Tradicionalmente, turistas que visitam o Palácio da Alvorada e o Palácio do Planalto costumam jogar moedas nesses espelhos d’água como forma de desejo ou agradecimento.
Histórico
Em 2013, o governo da ex-presidente Dilma Rousseff estabeleceu uma regra para destinar as moedas recolhidas para o Programa Fome Zero. Contudo, em 2021, durante a gestão do ex-presidente Jair Bolsonaro, essa norma foi revogada, deixando sem definição o destino das moedas.

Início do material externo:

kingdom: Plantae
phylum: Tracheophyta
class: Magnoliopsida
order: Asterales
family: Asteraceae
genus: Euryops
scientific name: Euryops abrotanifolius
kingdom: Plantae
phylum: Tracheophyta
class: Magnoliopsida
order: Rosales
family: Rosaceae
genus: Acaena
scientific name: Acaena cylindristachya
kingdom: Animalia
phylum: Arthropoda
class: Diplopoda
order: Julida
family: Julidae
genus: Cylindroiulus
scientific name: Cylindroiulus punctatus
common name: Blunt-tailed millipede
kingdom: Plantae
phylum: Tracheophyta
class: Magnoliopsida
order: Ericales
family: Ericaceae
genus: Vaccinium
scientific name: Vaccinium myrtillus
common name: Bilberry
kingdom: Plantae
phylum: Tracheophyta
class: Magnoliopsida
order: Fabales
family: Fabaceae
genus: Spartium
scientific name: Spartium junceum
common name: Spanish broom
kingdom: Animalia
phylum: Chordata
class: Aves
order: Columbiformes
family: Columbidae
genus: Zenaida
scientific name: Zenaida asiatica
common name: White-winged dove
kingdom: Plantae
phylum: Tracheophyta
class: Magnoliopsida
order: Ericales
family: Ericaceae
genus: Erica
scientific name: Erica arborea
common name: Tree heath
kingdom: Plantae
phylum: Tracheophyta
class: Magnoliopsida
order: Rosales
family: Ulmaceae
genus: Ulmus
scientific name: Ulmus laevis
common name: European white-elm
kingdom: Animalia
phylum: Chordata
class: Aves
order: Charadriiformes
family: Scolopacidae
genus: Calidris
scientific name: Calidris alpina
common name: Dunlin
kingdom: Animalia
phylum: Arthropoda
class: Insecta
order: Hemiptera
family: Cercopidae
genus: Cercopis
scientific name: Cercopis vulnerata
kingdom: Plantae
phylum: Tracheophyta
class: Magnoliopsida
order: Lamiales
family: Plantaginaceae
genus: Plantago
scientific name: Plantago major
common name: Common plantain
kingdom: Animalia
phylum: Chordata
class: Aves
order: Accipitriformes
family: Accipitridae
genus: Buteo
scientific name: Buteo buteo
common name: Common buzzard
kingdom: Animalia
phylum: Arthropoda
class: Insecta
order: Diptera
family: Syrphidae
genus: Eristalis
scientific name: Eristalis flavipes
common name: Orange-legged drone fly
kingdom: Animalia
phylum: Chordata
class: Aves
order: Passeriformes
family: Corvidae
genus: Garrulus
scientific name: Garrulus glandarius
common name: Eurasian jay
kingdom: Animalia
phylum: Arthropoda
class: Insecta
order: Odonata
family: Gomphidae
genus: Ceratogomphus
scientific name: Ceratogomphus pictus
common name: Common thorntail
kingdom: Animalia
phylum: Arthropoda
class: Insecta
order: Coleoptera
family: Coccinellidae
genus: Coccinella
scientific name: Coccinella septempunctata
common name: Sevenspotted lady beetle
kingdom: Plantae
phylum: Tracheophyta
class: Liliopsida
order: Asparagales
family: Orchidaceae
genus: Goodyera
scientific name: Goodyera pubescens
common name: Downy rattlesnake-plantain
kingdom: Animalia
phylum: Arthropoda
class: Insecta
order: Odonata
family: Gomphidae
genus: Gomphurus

Nos últimos dias da gestão Bolsonaro, uma polêmica surgiu quando uma reportagem revelou que a ex-primeira-dama Michelle Bolsonaro teria ordenado o recolhimento de cerca de R$ 2,2 mil em moedas, sem esclarecer o que foi feito com os valores. Posteriormente, ela afirmou que o dinheiro foi doado a uma instituição de caridade.
A limpeza dos espelhos d’água, realizada por uma empresa terceirizada, causou a morte de várias carpas devido à baixa oxigenação da água durante a transferência dos peixes para outro local. Michelle Bolsonaro negou qualquer relação entre a limpeza e as mortes, dizendo que os peixes começaram a morrer uma semana depois do procedimento.
De acordo com a Secretaria de Comunicação Social do governo atual, órgãos de fiscalização não possuem registros da coleta e destinação dessas moedas durante a gestão Bolsonaro.